P&G will go direct to media owners to agree pricing, before passing actual buying duties on to Starcom Guangzhou, its lead media agency in China. But in addition to negotiations, the shop is also to lose non-TV buying duties, which is moving to an unnamed agency rumoured to be MediaCom.

Starcom will still manage TV scheduling and communications planning for P&G, but the wider change may bring about the closure of its Guangzhou-based dedicated buying unit for non-TV media.

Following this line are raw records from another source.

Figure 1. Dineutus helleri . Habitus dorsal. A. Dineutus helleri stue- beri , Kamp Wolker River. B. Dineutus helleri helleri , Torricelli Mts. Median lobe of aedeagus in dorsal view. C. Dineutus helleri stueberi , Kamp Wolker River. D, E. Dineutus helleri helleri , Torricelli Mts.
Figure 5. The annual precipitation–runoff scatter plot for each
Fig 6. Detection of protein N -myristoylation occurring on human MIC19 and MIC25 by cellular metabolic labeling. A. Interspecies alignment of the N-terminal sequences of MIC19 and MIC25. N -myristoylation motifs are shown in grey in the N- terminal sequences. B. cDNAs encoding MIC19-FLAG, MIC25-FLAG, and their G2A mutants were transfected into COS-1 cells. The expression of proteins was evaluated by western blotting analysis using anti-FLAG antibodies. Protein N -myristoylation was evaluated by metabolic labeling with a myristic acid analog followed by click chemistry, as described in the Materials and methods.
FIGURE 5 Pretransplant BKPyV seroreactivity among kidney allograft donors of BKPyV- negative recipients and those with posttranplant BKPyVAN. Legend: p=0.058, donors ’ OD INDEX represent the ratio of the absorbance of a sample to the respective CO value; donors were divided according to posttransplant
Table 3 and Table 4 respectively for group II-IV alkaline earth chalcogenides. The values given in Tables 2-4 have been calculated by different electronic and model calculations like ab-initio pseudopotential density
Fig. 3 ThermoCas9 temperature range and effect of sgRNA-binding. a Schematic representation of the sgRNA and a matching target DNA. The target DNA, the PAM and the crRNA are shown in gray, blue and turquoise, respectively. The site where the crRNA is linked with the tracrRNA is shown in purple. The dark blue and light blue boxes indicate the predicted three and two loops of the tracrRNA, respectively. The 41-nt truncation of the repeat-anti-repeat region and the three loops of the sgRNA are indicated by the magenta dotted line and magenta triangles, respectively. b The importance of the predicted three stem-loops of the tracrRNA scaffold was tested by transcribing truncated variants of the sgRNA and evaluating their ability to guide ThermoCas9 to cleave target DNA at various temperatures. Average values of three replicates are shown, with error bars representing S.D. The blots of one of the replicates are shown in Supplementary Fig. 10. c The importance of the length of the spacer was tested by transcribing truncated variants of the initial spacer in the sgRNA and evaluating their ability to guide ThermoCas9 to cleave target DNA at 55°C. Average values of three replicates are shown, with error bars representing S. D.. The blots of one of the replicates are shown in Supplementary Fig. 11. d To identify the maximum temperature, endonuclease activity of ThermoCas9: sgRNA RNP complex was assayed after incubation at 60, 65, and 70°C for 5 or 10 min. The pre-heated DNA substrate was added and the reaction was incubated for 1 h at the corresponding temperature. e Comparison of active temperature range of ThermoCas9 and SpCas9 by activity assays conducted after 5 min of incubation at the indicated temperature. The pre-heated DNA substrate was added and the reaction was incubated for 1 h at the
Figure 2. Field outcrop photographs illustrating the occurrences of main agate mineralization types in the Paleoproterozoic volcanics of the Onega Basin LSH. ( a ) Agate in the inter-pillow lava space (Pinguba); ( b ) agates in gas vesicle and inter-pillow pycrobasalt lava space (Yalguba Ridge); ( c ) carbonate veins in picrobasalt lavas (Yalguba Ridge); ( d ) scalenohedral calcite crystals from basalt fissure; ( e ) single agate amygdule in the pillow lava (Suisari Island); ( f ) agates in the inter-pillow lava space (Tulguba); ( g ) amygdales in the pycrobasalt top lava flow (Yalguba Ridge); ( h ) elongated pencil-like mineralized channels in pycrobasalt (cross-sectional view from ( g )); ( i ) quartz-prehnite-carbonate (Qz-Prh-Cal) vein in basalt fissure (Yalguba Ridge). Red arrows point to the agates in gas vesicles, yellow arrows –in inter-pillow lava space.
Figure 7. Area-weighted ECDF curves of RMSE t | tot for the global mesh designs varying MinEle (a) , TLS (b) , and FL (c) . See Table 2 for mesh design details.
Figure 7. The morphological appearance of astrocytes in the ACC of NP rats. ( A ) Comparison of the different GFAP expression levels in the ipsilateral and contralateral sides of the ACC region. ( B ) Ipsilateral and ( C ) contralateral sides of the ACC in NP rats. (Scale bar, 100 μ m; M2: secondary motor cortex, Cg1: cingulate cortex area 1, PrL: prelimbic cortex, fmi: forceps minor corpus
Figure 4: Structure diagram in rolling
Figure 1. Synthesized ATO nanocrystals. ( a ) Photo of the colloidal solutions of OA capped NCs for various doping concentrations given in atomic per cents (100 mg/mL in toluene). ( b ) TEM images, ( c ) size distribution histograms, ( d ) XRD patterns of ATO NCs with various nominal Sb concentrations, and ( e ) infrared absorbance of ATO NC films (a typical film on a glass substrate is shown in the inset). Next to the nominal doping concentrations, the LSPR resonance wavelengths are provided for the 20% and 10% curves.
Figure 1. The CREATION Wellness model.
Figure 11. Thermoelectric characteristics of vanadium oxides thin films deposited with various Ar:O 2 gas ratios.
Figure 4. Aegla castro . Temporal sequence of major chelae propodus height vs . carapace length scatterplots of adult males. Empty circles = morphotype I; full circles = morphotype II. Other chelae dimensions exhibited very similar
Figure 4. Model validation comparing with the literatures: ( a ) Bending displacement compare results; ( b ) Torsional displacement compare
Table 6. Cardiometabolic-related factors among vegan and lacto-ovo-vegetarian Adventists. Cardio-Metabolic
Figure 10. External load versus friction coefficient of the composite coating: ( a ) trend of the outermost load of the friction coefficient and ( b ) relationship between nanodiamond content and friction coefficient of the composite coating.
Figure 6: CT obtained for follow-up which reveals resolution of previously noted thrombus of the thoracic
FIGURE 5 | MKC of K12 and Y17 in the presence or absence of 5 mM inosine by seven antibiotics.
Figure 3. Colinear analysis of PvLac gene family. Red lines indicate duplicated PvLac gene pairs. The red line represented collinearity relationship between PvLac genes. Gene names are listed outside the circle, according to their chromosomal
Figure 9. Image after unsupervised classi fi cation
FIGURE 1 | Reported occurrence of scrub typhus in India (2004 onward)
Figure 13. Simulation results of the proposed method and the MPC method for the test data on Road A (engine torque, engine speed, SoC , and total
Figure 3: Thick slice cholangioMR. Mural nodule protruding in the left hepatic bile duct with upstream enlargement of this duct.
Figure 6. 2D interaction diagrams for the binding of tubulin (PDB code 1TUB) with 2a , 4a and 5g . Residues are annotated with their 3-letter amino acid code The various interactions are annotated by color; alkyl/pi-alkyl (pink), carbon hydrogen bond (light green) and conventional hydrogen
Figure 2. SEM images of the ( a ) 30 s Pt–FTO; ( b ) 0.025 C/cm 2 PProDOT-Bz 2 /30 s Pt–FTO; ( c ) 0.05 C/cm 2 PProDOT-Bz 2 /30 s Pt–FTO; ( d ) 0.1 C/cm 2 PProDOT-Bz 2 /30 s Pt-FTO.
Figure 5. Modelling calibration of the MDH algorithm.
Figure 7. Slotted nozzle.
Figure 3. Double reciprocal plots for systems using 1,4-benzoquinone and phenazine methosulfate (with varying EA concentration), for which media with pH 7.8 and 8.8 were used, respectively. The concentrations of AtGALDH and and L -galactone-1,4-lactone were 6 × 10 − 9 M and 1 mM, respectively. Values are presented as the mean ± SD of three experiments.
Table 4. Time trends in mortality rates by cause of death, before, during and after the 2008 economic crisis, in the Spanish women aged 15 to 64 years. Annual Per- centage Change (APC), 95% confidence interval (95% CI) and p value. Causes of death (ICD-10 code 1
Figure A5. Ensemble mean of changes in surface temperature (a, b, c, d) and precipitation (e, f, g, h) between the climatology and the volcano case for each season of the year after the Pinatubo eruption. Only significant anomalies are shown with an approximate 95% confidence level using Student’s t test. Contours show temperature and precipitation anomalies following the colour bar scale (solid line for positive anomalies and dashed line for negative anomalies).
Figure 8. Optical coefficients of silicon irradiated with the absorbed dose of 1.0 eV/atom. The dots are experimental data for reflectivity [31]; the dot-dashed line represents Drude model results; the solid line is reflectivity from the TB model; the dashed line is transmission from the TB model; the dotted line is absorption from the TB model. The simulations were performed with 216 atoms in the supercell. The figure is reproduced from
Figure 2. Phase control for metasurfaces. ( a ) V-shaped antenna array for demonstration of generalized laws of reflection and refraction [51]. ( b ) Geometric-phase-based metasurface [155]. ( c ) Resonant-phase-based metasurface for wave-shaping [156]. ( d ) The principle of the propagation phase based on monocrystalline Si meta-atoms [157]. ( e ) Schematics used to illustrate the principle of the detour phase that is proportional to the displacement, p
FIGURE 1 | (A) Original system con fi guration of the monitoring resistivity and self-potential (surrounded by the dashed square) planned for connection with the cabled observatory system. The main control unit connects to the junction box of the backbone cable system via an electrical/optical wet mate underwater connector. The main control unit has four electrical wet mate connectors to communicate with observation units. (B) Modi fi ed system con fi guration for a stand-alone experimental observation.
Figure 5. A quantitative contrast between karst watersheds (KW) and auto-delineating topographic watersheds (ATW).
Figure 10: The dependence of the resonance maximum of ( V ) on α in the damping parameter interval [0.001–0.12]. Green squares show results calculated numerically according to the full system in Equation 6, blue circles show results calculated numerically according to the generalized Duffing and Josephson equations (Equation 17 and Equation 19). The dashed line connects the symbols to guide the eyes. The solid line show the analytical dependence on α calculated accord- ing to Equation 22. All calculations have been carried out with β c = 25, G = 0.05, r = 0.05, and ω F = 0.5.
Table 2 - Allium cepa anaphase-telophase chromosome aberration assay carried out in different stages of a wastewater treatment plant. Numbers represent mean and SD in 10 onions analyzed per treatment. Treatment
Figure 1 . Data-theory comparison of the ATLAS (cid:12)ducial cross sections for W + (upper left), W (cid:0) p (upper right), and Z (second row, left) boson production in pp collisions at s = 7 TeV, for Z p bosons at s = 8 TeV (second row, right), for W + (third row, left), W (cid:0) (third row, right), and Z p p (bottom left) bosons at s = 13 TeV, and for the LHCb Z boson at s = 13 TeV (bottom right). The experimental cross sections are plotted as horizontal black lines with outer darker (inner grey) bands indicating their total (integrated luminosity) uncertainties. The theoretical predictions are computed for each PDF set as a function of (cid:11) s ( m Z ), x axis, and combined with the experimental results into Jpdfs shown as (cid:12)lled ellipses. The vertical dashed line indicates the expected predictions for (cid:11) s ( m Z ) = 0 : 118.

P&G's own internal purchasing department is now likely to be handling media price negotiations. The advertiser's belief that it can achieve greater cost-efficiencies going it alone, rather than relying on bulk-buying from agencies, is thought to be behind the decision.
However, an unnamed source suggested it was more than a coincidence that the announcement came not long after the departure of J Alfonso 'Pon' De Dios, P&G's associate director of media for Greater China for the last 14 years. "With Pon leaving," said the source, "much of its China media experience has left China."

Commenting on the news, Starcom's CEO for North Asia, Paul Maher, said: "Starcom Mediavest is proud of the work and partnership we bring, and will continue to bring, to P&G. It is and will continue to be a critical partner for P&G."

Whether the changes impact upon P&G's other main media agency partner in the region, MediaCom, remains unclear. In addition to The agency picked up planning duties for the Olay, Faceguard and Camay brands in a pitchless transfer from Starcom last year.